Il est évident que, si M. Gallet avait su au moment du démarchage qu'il devait percer les murs, il n'aurait pas signé sans avoir au préalable demandé un devis de travaux de percement et l'autorisation de son bailleur. La réticence dolosive est donc avérée ce qui entraîne la nullité de la vente ; Conceptica ne peut pas prétendre au règlement du solde de prix et de l'indemnité contractuelle et doit restituer l'acompte versé.

Il convient donc de confirmer le jugement en ce qu'il a débouté Conceptica de ses demandes et l'a condamnée à rembourser à M. Gallet l'acompte de 2 502,92 euro, sauf à juger, en application de l'article 1153 du Code Civil, que les intérêts au taux légal ne courront pas de plein droit dès la vente du 4 septembre 2008, mais seulement à compter de la première demande de remboursement formulée par M. Gallet (devant le Tribunal de Commerce, où la procédure est orale, à l'audience du 8 mars 2010).
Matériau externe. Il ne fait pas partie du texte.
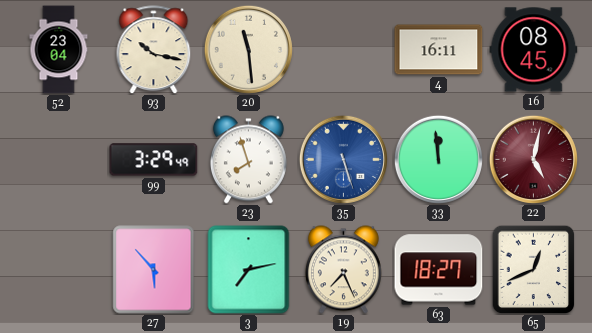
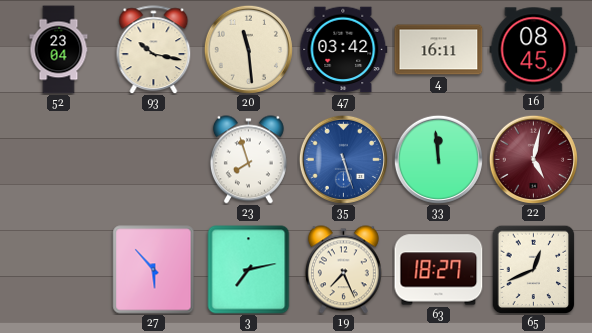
47: none -> 03:42
99: 3:29 -> none
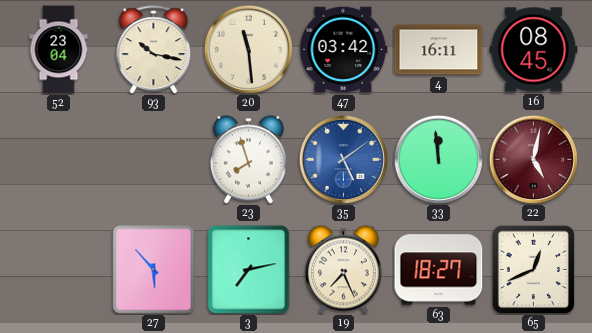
35: 5:27 -> 5:09
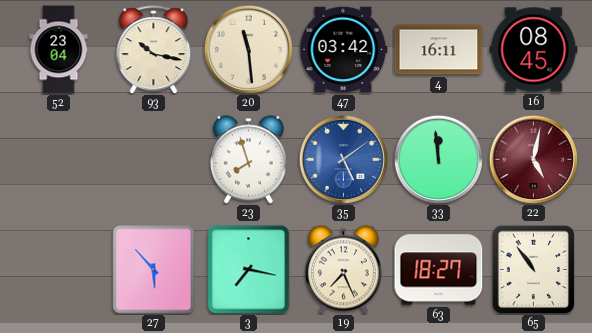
3: 7:13 -> 7:17
65: 12:41 -> 10:54
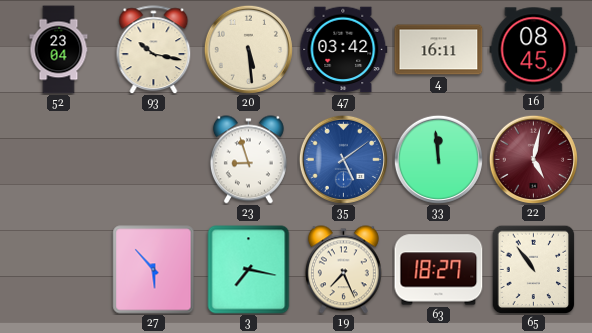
20: 11:29 -> 5:29
23: 7:57 -> 8:57
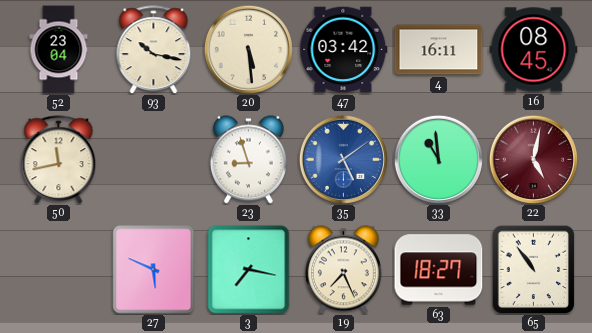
50: none -> 11:43
33: 11:59 -> 10:59
27: 5:53 -> 5:49
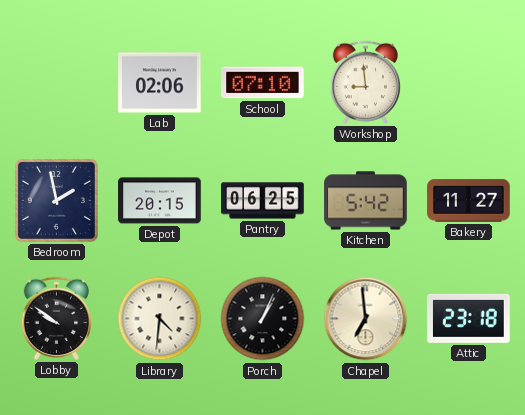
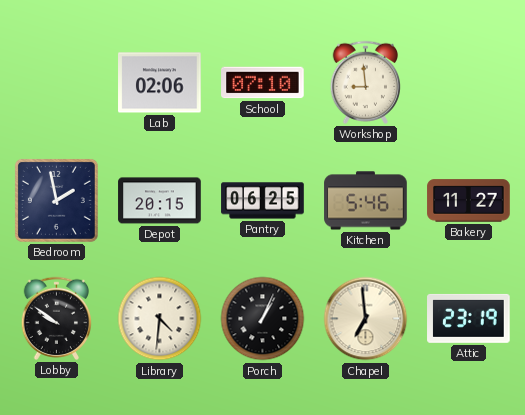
Kitchen: 5:42 -> 5:46
Attic: 23:18 -> 23:19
Sur les dommages-intérêts réclamés par M. Gallet pour atteinte à l'honorabilité :

M. Gallet ne prétend pas que Conceptica aurait ébruité le présent litige en lui faisant une publicité défavorable et ne justifie pas de ses dommages de ce chef. Il convient donc de confirmer le jugement en ce qu'il l'a débouté de sa demande en dommages-intérêts.

Sur l'application de l'article 700 du Code de Procédure Civile et les dépens :

Conceptica succombant au principal supportera ses frais irrépétibles et les dépens, ainsi que les frais exposés par M. Gallet, soit 1 000 euro en première instance comme l'a décidé le tribunal outre 1 000 euro en appel.

Par ces motifs, LA COUR , Confirme le jugement du Tribunal de Commerce de Toulouse du 31 mai 2010 en toutes ses dispositions, sauf à juger que les intérêts au taux légal sur la somme de 2.502,92 euro que la SARL Conceptica est condamnée à rembourser à M. Gallet courent à compter du 8 mars 2010 et non à compter du 4 septembre 2008 ; Y ajoutant : Prononce la nullité de la vente conclue entre la SARL Conceptica et M. Gallet le 4 septembre 2008 ; Condamne la SARL Conceptica à payer à M. Gallet la somme supplémentaire de 1 000 euro sur le fondement de l'article 700 du Code de Procédure Civile au titre des frais irrépétibles exposés en appel ; Condamne la SARL Conceptica aux dépens d'appel, dont distraction par application de l'article 699 du Code de Procédure Civile.